Kongの場合、API定義とAPI Gateway定義を繋げるのにはInsomina CLI (inso) 、API Gateway定義の宣言的な反映にはdecK (deck)を利用します。これらを用いたパイプラインの全体像は以下のようになります:

Step 1: APIデザイン

Kong Insomniaはマルチプラットフォームで稼働するオープンソースの統合API開発環境です。Open API Specのエディターであり、仕様の文法チェック、デバッグ、ドキュメンテーション、テスト、Mockサーバーのデプロイまで幅広いAPI開発プロセス全体を支えます。Open API SpecはAPIにおけるSingle Source of Truthとなり、APIに関連する定義が集約されます。最終的な成果物はOpen API Specそのものであり、テスト等が完了した後には他のリソース同様Gitにてバージョン管理します。

Step 2: API Specのチェック

Insomniaでは通常利用するデスクトップアプリの他に、コマンドラインから利用できるクライアントも提供しています。API Spec自体はローカル環境でテストされていますが、スペックの一定水準の品質を保ちつつレビュー負荷を下げる為には、パイプライン上での自動チェックも必要です。InsomniaのCLIクライアント (inso) がその役割を担います。Open API Specの変更がプッシュされパイプラインのトリガーが実行される際、以下のコマンドを追加で実行します。

# API Specの文法チェック
inso lint spec openapi/my-service.yaml --ci
# テストの実行
inso run test uts_012d48 --env localdev --ci

Step 3: Kong Gatewayへの変更反映

バリデーション/テスト/レビューをクリアしたスペックから、次にKong Gatewayの構成情報を自動的に生成します。deckにはOpenAPI SpecからKong Gatewayの構成情報を出力するopenapi2kongというサブコマンドが用意されています。実行結果として出力されるyamlファイルは、Kong Gatewayのあるべき姿を宣言的に定義したものとなります。

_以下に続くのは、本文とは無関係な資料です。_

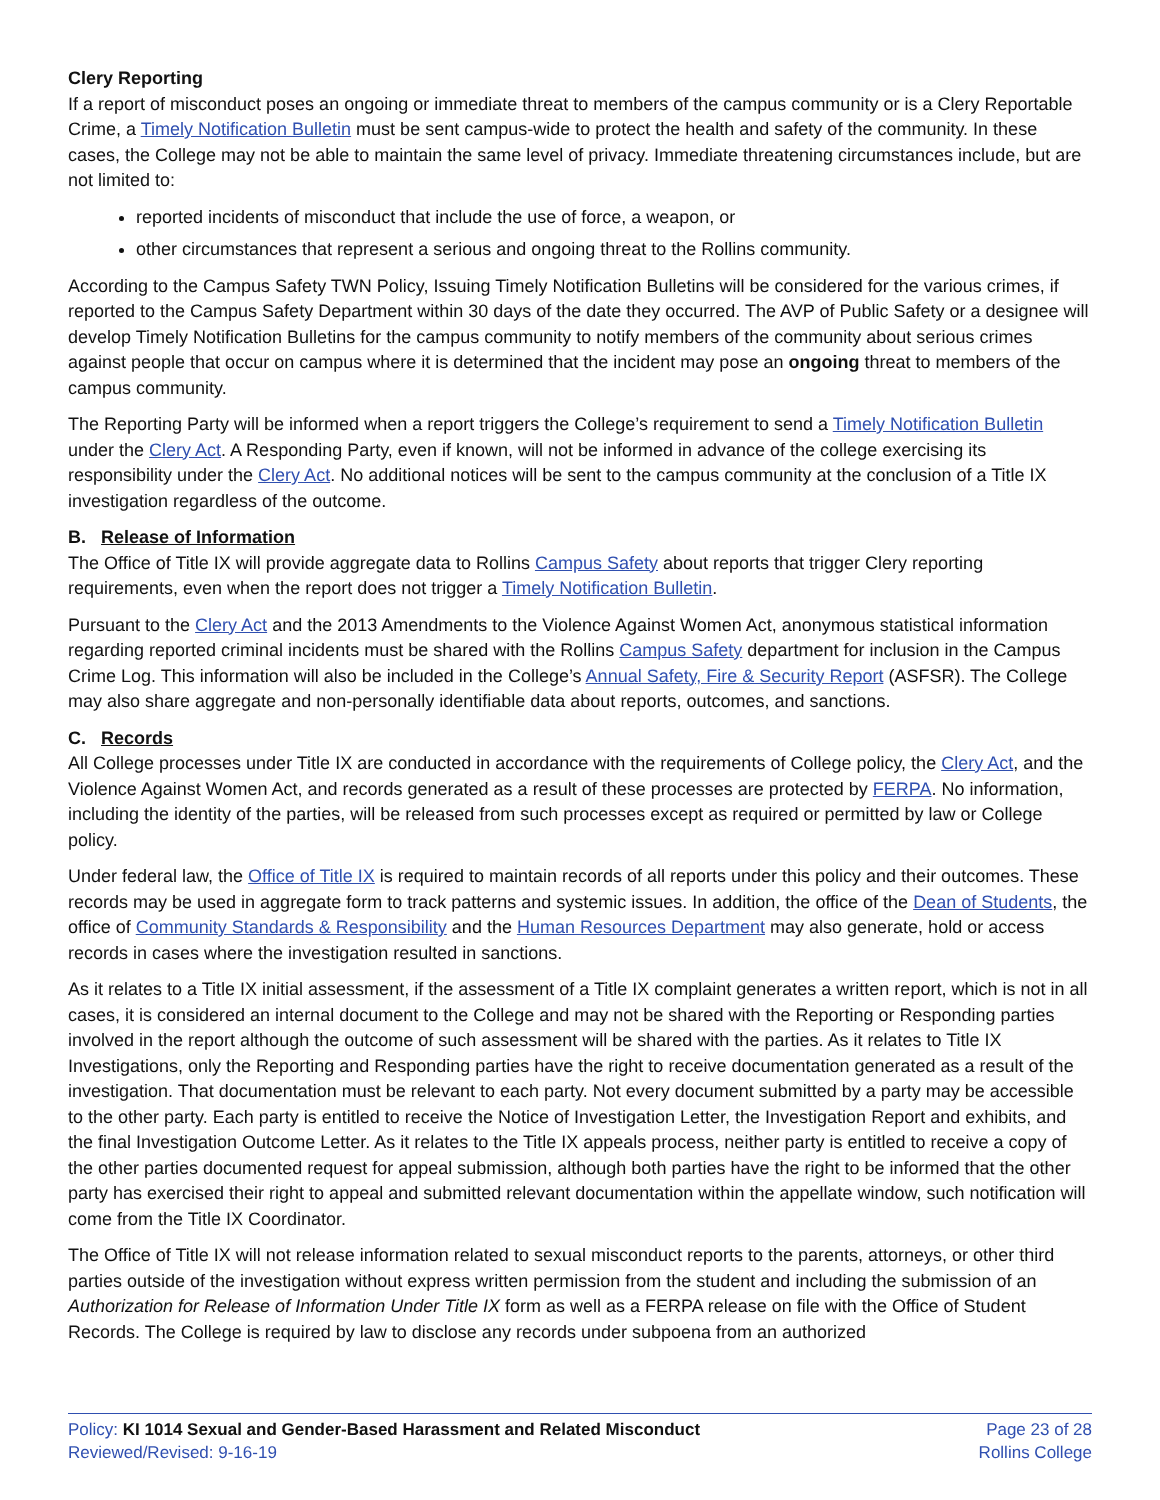Clery Reporting
If a report of misconduct poses an ongoing or immediate threat to members of the campus community or is a Clery Reportable Crime, a Timely Notification Bulletin must be sent campus-wide to protect the health and safety of the community. In these cases, the College may not be able to maintain the same level of privacy. Immediate threatening circumstances include, but are not limited to:
reported incidents of misconduct that include the use of force, a weapon, or
other circumstances that represent a serious and ongoing threat to the Rollins community.
According to the Campus Safety TWN Policy, Issuing Timely Notification Bulletins will be considered for the various crimes, if reported to the Campus Safety Department within 30 days of the date they occurred. The AVP of Public Safety or a designee will develop Timely Notification Bulletins for the campus community to notify members of the community about serious crimes against people that occur on campus where it is determined that the incident may pose an ongoing threat to members of the campus community.
The Reporting Party will be informed when a report triggers the College’s requirement to send a Timely Notification Bulletin under the Clery Act. A Responding Party, even if known, will not be informed in advance of the college exercising its responsibility under the Clery Act. No additional notices will be sent to the campus community at the conclusion of a Title IX investigation regardless of the outcome.
B. Release of Information
The Office of Title IX will provide aggregate data to Rollins Campus Safety about reports that trigger Clery reporting requirements, even when the report does not trigger a Timely Notification Bulletin.
Pursuant to the Clery Act and the 2013 Amendments to the Violence Against Women Act, anonymous statistical information regarding reported criminal incidents must be shared with the Rollins Campus Safety department for inclusion in the Campus Crime Log. This information will also be included in the College’s Annual Safety, Fire & Security Report (ASFSR). The College may also share aggregate and non-personally identifiable data about reports, outcomes, and sanctions.
C. Records
All College processes under Title IX are conducted in accordance with the requirements of College policy, the Clery Act, and the Violence Against Women Act, and records generated as a result of these processes are protected by FERPA. No information, including the identity of the parties, will be released from such processes except as required or permitted by law or College policy.
Under federal law, the Office of Title IX is required to maintain records of all reports under this policy and their outcomes. These records may be used in aggregate form to track patterns and systemic issues. In addition, the office of the Dean of Students, the office of Community Standards & Responsibility and the Human Resources Department may also generate, hold or access records in cases where the investigation resulted in sanctions.
As it relates to a Title IX initial assessment, if the assessment of a Title IX complaint generates a written report, which is not in all cases, it is considered an internal document to the College and may not be shared with the Reporting or Responding parties involved in the report although the outcome of such assessment will be shared with the parties. As it relates to Title IX Investigations, only the Reporting and Responding parties have the right to receive documentation generated as a result of the investigation. That documentation must be relevant to each party. Not every document submitted by a party may be accessible to the other party. Each party is entitled to receive the Notice of Investigation Letter, the Investigation Report and exhibits, and the final Investigation Outcome Letter. As it relates to the Title IX appeals process, neither party is entitled to receive a copy of the other parties documented request for appeal submission, although both parties have the right to be informed that the other party has exercised their right to appeal and submitted relevant documentation within the appellate window, such notification will come from the Title IX Coordinator.
The Office of Title IX will not release information related to sexual misconduct reports to the parents, attorneys, or other third parties outside of the investigation without express written permission from the student and including the submission of an Authorization for Release of Information Under Title IX form as well as a FERPA release on file with the Office of Student Records. The College is required by law to disclose any records under subpoena from an authorized
Policy: KI 1014 Sexual and Gender-Based Harassment and Related Misconduct
Reviewed/Revised: 9-16-19
Page 23 of 28
Rollins College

# OpenAPI SpecからKongの構成ファイルを出力
deck file openapi2kong -s my-service.yaml
# Kong構成ファイルの宣言的な適用
cat kong.yaml | deck gateway sync --headers Kong-Admin-Token:kongstrong

decKには様々なコマンドがありますが、Kongの宣言的管理もその一つです。Kong Gatewayの定義を受け取り、対象となるKong Gatewayの構成情報を確認の上、差分を特定してそれを解消する為の変更をKong Gatewayにリクエストします。

まとめ

APIライフサイクルのゴールは、ユーザーに価値を提供し続ける事です。そのライフサイクルは日々の改善プロセスの積み重ねであり、そのプロセスには必ずユーザーとのコラボレーションが含まれます。DevOpsパイプラインは、API as a Productの概念に基づいて補完され、APIOpsとして成長する事でAPIライフサイクルを支える事ができます。